A few weeks ago NASA gathered journalists from across the globe for an announcement about something they'd found on Mars. Naturally, the collective imagination went *nuts*, because surely, SURELY this was going to be The Big Announcement: finally, the discovery of Life Elsewhere In The Universe! Turns out, nope ... but NASA did have some very cool things to talk about. Curiosity, the Mars Rover that just keeps on keeping on, has found seasonal changes in methane levels, which *could* be produced by biological mechanisms. It also found a bunch of interesting organic molecules in the martian soil. Neither of these discoveries say that life ever existed on Mars, but they're both tantalising whispers urging us to keep looking, keep looking ...

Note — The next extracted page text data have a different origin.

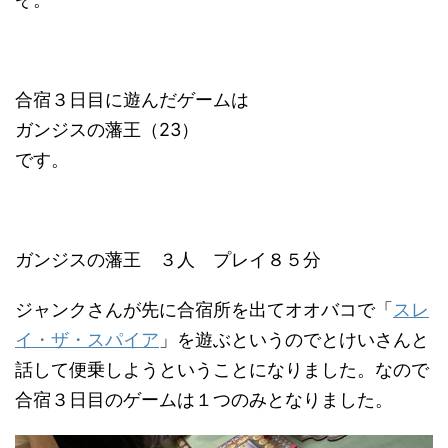
合宿３日目に遊んだゲームは
ガンジスの藩王（23）
です。
ガンジスの藩王 ３人 プレイ８５分
ジャンクさんが先に合宿所を出てオオバコで「
スレ
イ・ザ・スパイア
」を遊ぶというのでとけいさんと
話して便乗しようということになりました。なので
合宿３日目のゲームは１つのみとなりました。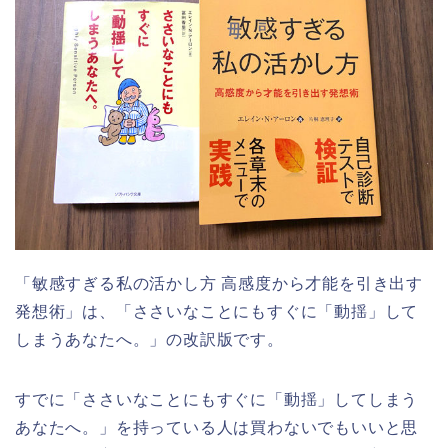
「敏感すぎる私の活かし方 高感度から才能を引き出す
発想術」は、「ささいなことにもすぐに「動揺」して
しまうあなたへ。」の改訳版です。
すでに「ささいなことにもすぐに「動揺」してしまう
あなたへ。」を持っている人は買わないでもいいと思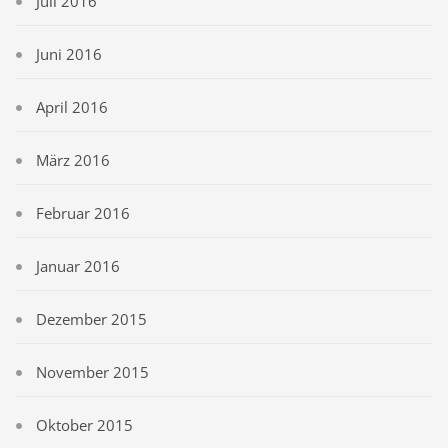
Juli 2016
Juni 2016
April 2016
März 2016
Februar 2016
Januar 2016
Dezember 2015
November 2015
Oktober 2015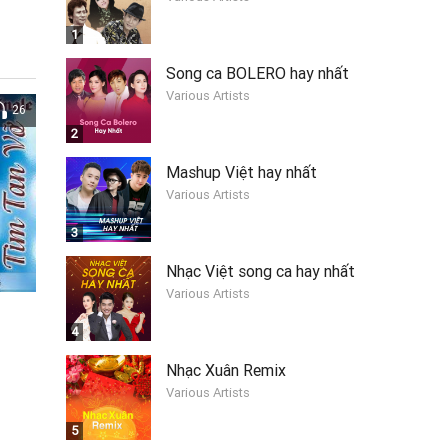
1
Song ca BOLERO hay nhất
Various Artists
26
2
Mashup Việt hay nhất
Various Artists
3
Nhạc Việt song ca hay nhất
Various Artists
4
Nhạc Xuân Remix
Various Artists
5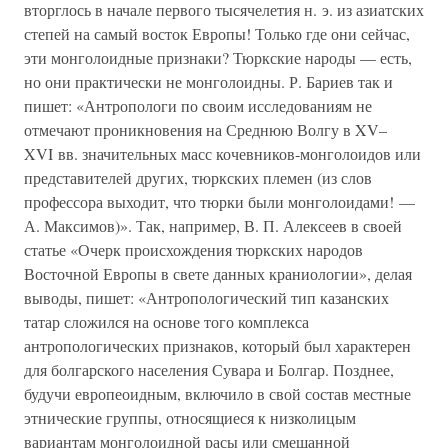
вторглось в начале первого тысячелетия н. э. из азиатских
степей на самый восток Европы! Только где они сейчас,
эти монголоидные признаки? Тюркские народы — есть,
но они практически не монголоидны. Р. Бариев так и
пишет: «Антропологи по своим исследованиям не
отмечают проникновения на Среднюю Волгу в XV–
XVI вв. значительных масс кочевников-монголоидов или
представителей других, тюркских племен (из слов
профессора выходит, что тюрки были монголоидами! —
А. Максимов)». Так, например, В. П. Алексеев в своей
статье «Очерк происхождения тюркских народов
Восточной Европы в свете данных краниологии», делая
выводы, пишет: «Антропологический тип казанских
татар сложился на основе того комплекса
антропологических признаков, который был характерен
для болгарского населения Сувара и Болгар. Позднее,
будучи европеоидным, включило в свой состав местные
этнические группы, относящиеся к низколицым
вариантам монголоидной расы или смешанной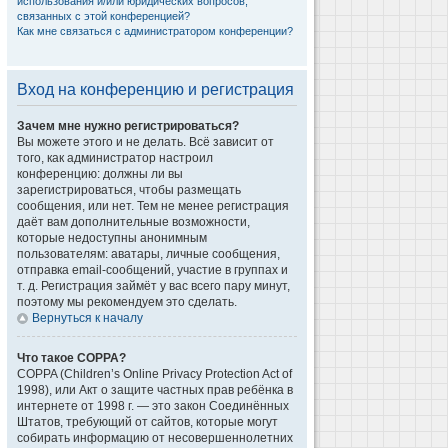
использования и/или юридических вопросов,
связанных с этой конференцией?
Как мне связаться с администратором конференции?
Вход на конференцию и регистрация
Зачем мне нужно регистрироваться?
Вы можете этого и не делать. Всё зависит от
того, как администратор настроил
конференцию: должны ли вы
зарегистрироваться, чтобы размещать
сообщения, или нет. Тем не менее регистрация
даёт вам дополнительные возможности,
которые недоступны анонимным
пользователям: аватары, личные сообщения,
отправка email-сообщений, участие в группах и
т. д. Регистрация займёт у вас всего пару минут,
поэтому мы рекомендуем это сделать.
Вернуться к началу
Что такое COPPA?
COPPA (Children’s Online Privacy Protection Act of
1998), или Акт о защите частных прав ребёнка в
интернете от 1998 г. — это закон Соединённых
Штатов, требующий от сайтов, которые могут
собирать информацию от несовершеннолетних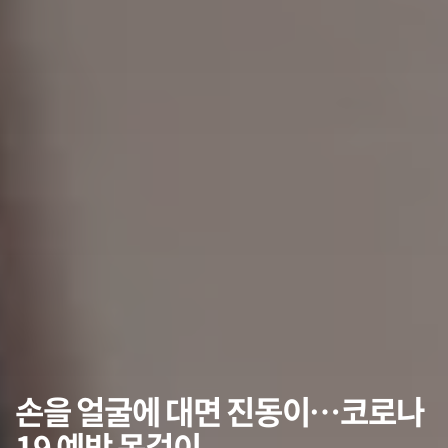
손을 얼굴에 대면 진동이…코로나
19 예방 목걸이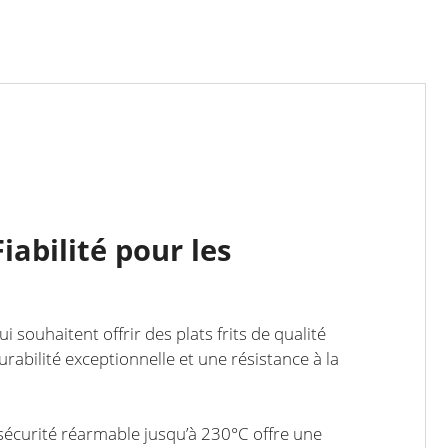
iabilité pour les
 souhaitent offrir des plats frits de qualité
abilité exceptionnelle et une résistance à la
 sécurité réarmable jusqu’à 230°C offre une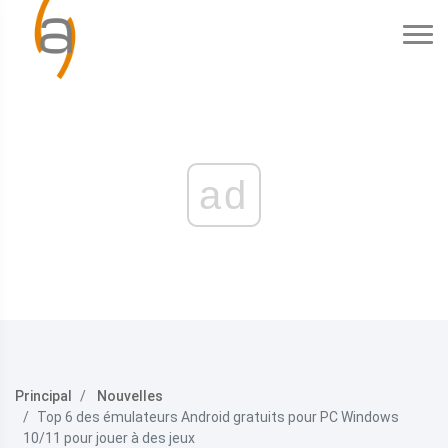
ad
Principal
Nouvelles
Top 6 des émulateurs Android gratuits pour PC Windows
10/11 pour jouer à des jeux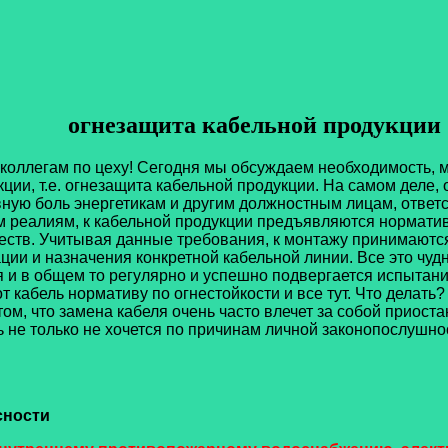
огнезащита кабельной продукции
 коллегам по цеху! Сегодня мы обсуждаем необходимость,
ции, т.е. огнезащита кабельной продукции. На самом деле,
ную боль энергетикам и другим должностным лицам, ответ
м реалиям, к кабельной продукции предъявляются нормати
ств. Учитывая данные требования, к монтажу принимаются 
ии и назначения конкретной кабельной линии. Все это чудно
ся и в общем то регулярно и успешно подвергается испыта
т кабель нормативу по огнестойкости и все тут. Что делать
ом, что замена кабеля очень часто влечет за собой приост
ть не только не хочется по причинам личной законопослуш
сности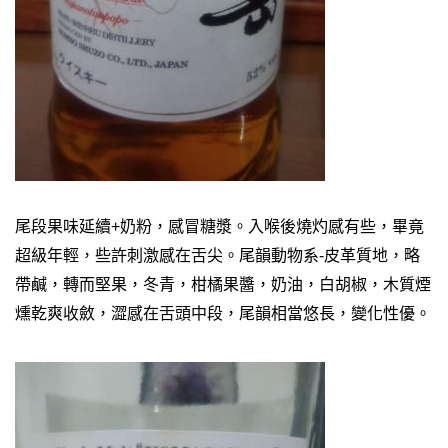
尾段果味延續+奶粉，感冒糖漿。入喉後燒灼感有些，畢竟
超級年輕，些許刺激感在舌尖。
尾韻動物系-皮革質地，略
帶鹹，轉而堅果，冬青，柑橘果醬，奶油，白胡椒，木質煙
燻乾爽收斂，澀感在舌頭中段，尾韻相當悠長，變化性優。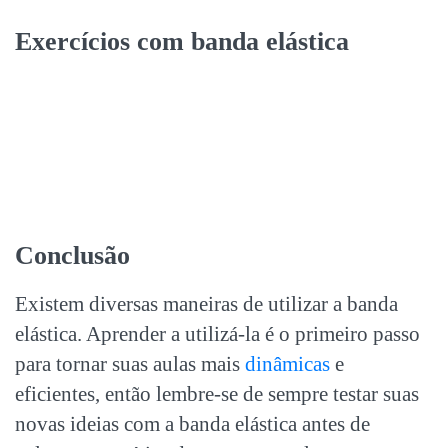
Exercícios com banda elástica
Conclusão
Existem diversas maneiras de utilizar a banda
elástica. Aprender a utilizá-la é o primeiro passo
para tornar suas aulas mais
dinâmicas
e
eficientes, então l
embre-se de sempre testar suas
novas ideias com a banda elástica antes de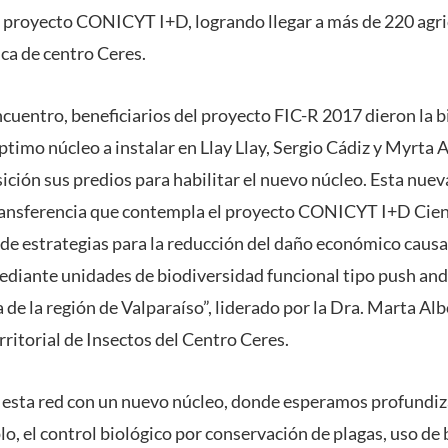
 proyecto CONICYT I+D, logrando llegar a más de 220 agricu
ica de centro Ceres.
cuentro, beneficiarios del proyecto FIC-R 2017 dieron la b
ptimo núcleo a instalar en Llay Llay, Sergio Cádiz y Myrta 
ición sus predios para habilitar el nuevo núcleo. Esta nuev
 transferencia que contempla el proyecto CONICYT I+D Cienc
 de estrategias para la reducción del daño económico caus
ediante unidades de biodiversidad funcional tipo push and 
de la región de Valparaíso”, liderado por la Dra. Marta Alb
itorial de Insectos del Centro Ceres.
esta red con un nuevo núcleo, donde esperamos profundiz
o, el control biológico por conservación de plagas, uso de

Episode 08: The Frozen Dunes of Pluto

Episode 08: The Frozen Dunes of Pluto

At the XXVIth General Assembly of the International Astronomical Union, held in Praague in August 2006, a new set of three criteria were decided to define what is — and what is emphatically *not* — a planet. Infamously, Pluto fulfilled only two of the three criteria, and so was unceremoniously dumped from the planet club, and reclassified as a "dwarf planet". A decade later, the New Horizons spacecraft swung past this tiny, frozen rock on the outskirts of the Solar System and reported back that Pluto is actually a pretty fascinating place, with a loads of cool suface features and even a thin atmosphere capable of creating dunes of solid methane! Dwarf planet it may be, but Pluto is still awesome.

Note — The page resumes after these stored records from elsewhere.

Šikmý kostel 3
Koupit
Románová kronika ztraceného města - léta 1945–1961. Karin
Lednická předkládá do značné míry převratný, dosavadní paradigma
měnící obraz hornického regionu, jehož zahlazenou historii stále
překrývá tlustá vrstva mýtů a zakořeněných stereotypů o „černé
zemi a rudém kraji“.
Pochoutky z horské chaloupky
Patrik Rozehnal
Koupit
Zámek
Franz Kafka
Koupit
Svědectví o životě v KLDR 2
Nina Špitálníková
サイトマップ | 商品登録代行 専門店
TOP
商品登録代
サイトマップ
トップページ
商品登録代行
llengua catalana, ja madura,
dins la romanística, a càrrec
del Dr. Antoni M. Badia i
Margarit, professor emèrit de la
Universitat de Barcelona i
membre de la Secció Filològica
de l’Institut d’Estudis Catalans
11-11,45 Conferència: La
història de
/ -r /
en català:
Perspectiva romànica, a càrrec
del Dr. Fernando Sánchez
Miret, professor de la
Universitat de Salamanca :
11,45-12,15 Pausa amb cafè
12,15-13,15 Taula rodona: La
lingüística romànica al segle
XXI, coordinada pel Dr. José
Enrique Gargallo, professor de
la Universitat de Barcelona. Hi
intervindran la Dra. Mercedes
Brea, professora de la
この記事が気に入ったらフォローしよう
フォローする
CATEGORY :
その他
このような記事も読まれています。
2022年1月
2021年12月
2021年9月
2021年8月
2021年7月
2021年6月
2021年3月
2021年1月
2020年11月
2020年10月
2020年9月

Episode 07 (supplemental): Octopuses from Space!

Episode 07 (supplemental): Octopuses from Space!

So, apparently, octopuses come from space. Or something. Emily and Chris chat about a ... curious ... paper that came out recently, which proposes an explanation for the Cambrian Explosion, the huge increase in diversity of life across the planet 500 million years ago. The suggested cause? Possibly viruses from space ... possibly octopus eggs in a meteor ... oh, who knows? It all seems a tad speculative but it's fun to discuss anyway.

Episode 07: Plumes of Ice on Europa

Episode 07: Plumes of Ice on Europa

Some astronomers found signs of great plumes of water erupting from the surface of Europa, one of the larger moons of Jupiter — and water could mean life, which has everyone jumping around in excitement. The best bit? They found the evidence buried deep in archived data from a 20-year-old space mission. See, *that's* why you don't just throw away old files — you never know what you'll find!

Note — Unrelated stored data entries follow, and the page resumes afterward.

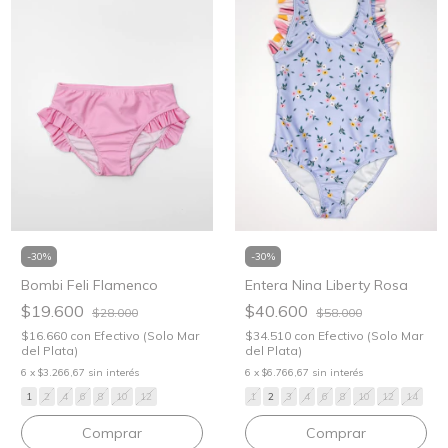
-
30
%
-
30
%
Bombi Feli Flamenco
Entera Nina Liberty Rosa
$19.600
$40.600
$28.000
$58.000
$16.660
con
Efectivo (Solo Mar
$34.510
con
Efectivo (Solo Mar
del Plata)
del Plata)
6
x
$3.266,67
sin interés
6
x
$6.766,67
sin interés
1
2
4
6
8
10
12
1
2
3
4
6
8
10
12
14
Comprar
Comprar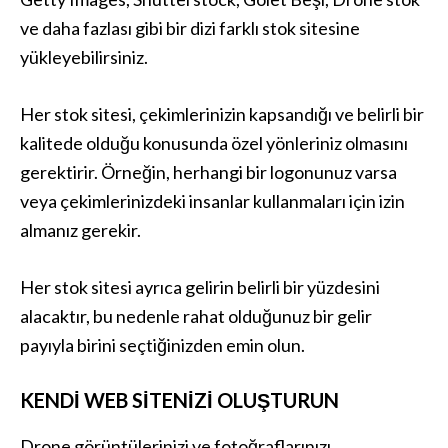
ve daha fazlası gibi bir dizi farklı stok sitesine
yükleyebilirsiniz.
Her stok sitesi, çekimlerinizin kapsandığı ve belirli bir
kalitede olduğu konusunda özel yönleriniz olmasını
gerektirir. Örneğin, herhangi bir logonunuz varsa
veya çekimlerinizdeki insanlar kullanmaları için izin
almanız gerekir.
Her stok sitesi ayrıca gelirin belirli bir yüzdesini
alacaktır, bu nedenle rahat olduğunuz bir gelir
payıyla birini seçtiğinizden emin olun.
KENDI WEB SITENIZI OLUŞTURUN
Drone görüntülerinizi ve fotoğraflarınızı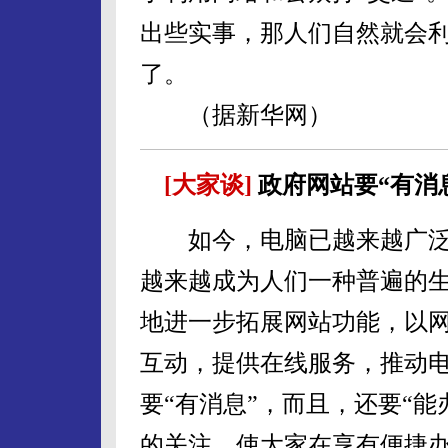
出些实事，那人们自然就会
了。
（据新华网）
[大家谈]
政府网站要“有消
如今，电脑已越来越广泛
越来越成为人们一种普遍的
地进一步拓展网站功能，以
互动，提供在线服务，推动
要“有消息”，而且，还要“
的关注，使大家在享有便捷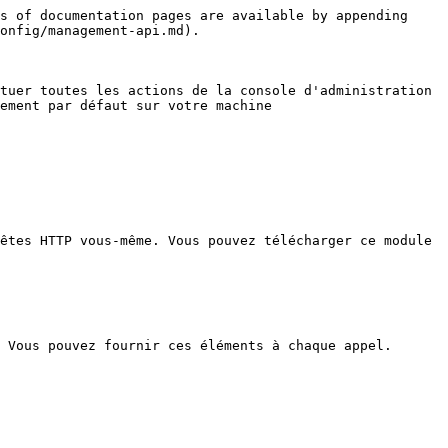
s of documentation pages are available by appending 
onfig/management-api.md).

tuer toutes les actions de la console d'administration 
ement par défaut sur votre machine 
êtes HTTP vous-même. Vous pouvez télécharger ce module 
 Vous pouvez fournir ces éléments à chaque appel.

Episode 06: Galaxy Pile Up Causes Cosmic Chaos!

Episode 06: Galaxy Pile Up Causes Cosmic Chaos!

Astronomers have spotted a cluster of 14 galaxies far, far away, so piled up on top of each other, and so soon after the Big Bang, that they’re forcing the theorists to check back over their models and simulations of how the universe evolved. It’s an episode chock-full of big things, from galaxies, to clusters of galaxies, to superclusters, to filaments of superclusters … It’s all a bit overwhelming really.

Episode 05: Diamonds from Space!

Back in 2008 a large chunk of rock hurtled into the Earth’s atmosphere. Most of it burned up on the way down, but some fragments of the meteorite landed in the deserts of Sudan. When scientists open up those fragments and examined them under a microscope, they found something very interesting: tiny, tiny, diamonds. Nanodiamonds!

Ten years later, in April 2018, planetary scientists published a paper in Nature arguing that the structure of those nanodiamond crystals could only have come from one place: deep inside a planet — a planet that no longer exists in our Solar System.

Tiny diamonds from space? Planetary destruction? Chris and Emily are totally up for that.